In dissent, Judge Dan Friedman said the many spent cigarettes that did not ignite in the mulch belie the conclusion that Steamfitters knew or should have known of a potential conflagration.

“Use of mulch in landscaping should not be the source of a tort duty,” Friedman wrote.

“My colleagues in the majority seem to think that the existence of hundreds of cigarette butts in the mulch should have put the landowner on notice of the risk of fire,” he added. “I think the opposite. None of those other cigarette butts caused a fire. If there were 1,000 spent cigarette butts in the mulch that is proof not of risk, but that 999 times a fire did not result.”

The fire started on April 6, 2015, when a lit cigarette was discarded on Steamfitters’ mulch bed and the blaze spread to Gordon Contractors and Falco Industries, according to expert testimony at the civil trial initiated by the neighboring properties and their insurance companies. The Prince George’s County Circuit Court jury found Steamfitters liable for damages of $1.22 million to Gordon and its insurers, Erie Insurance Exchange and Continental Casualty Co., and $119,909.10 to Falco and its underwriter, Cincinnati Insurance Co.

Before the trial, Steamfitters sought dismissal of the lawsuit, arguing in vain that it could not be held liable for damage because its property contained no dangerous or illegal condition and any liability would belong to the unknown person who discarded the cigarette.

The Court of Special Appeals, by the slimmest of majorities, said the circuit court judge validly permitted the case to proceed.

“(U)nder Maryland law, a property owner owes a common law duty to the owners and occupants of a neighboring property to use reasonable care when conducting activities on its property so as to avoid harm to the neighboring property,” Eyler wrote.

“Based on the evidence presented at trial, a reasonable jury could conclude that Steamfitters knew or should have known that someone or some group of people on its property was regularly discarding lit cigarettes in the mulch bed that it placed against the fence adjacent to Gordon’s property,” Eyler added. “Despite its knowledge, Steamfitters took no action to prevent the foreseeable risk that a fire might start and spread to adjoining properties.”

But Friedman, in dissent, said the trial judge should have granted Steamfitters’ pretrial motion for summary judgment.

“(T)here is not allegation that the landowner was the person who smoked the cigarettes and discarded the cigarette butts,” Friedman wrote.

“Thus, the majority’s opinion extends tort liability to landowners for the actions of third parties over whom they have little control and with whom they have no demonstrated special relationship,” Friedman added. “(I)n the future, landowners will seek to avoid tort liability by putting out more ashtrays and by cleaning cigarette butts out of their mulch more frequently.

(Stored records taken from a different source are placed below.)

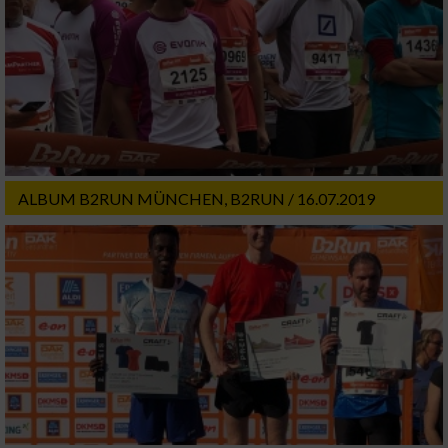
ALBUM B2RUN MÜNCHEN, B2RUN / 16.07.2019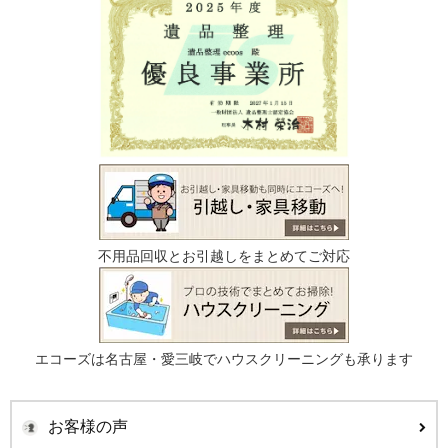
不用品回収とお引越しをまとめてご対応
エコーズは名古屋・愛三岐でハウスクリーニングも承ります
お客様の声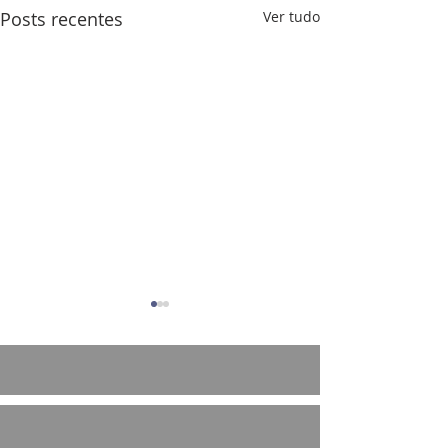
Posts recentes
Ver tudo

I hope they do, but only because it will make things cleaner. I have no belief that doing so will avoid fires.”

Neither Steamfitters’ attorney, James S. Liskow, nor Lawrence F. Walker, lawyer for the neighbors and their insurers, returned telephone and email messages seeking comment Friday afternoon on the decision.

Liskow is with DeCaro, Doran, Siciliano, Gallagher & DeBlasis LLP in Bowie; Walker is with Cozen O’Connor in Philadelphia.

The Court of Special Appeals rendered its decision in the consolidated cases Steamfitters Local Union No. 602 v. Erie Insurance Exchange et al. and Steamfitters Local Union No. 602 v. Cincinnati Insurance Co. et al., Nos. 1168 and 1142, September Term 2017.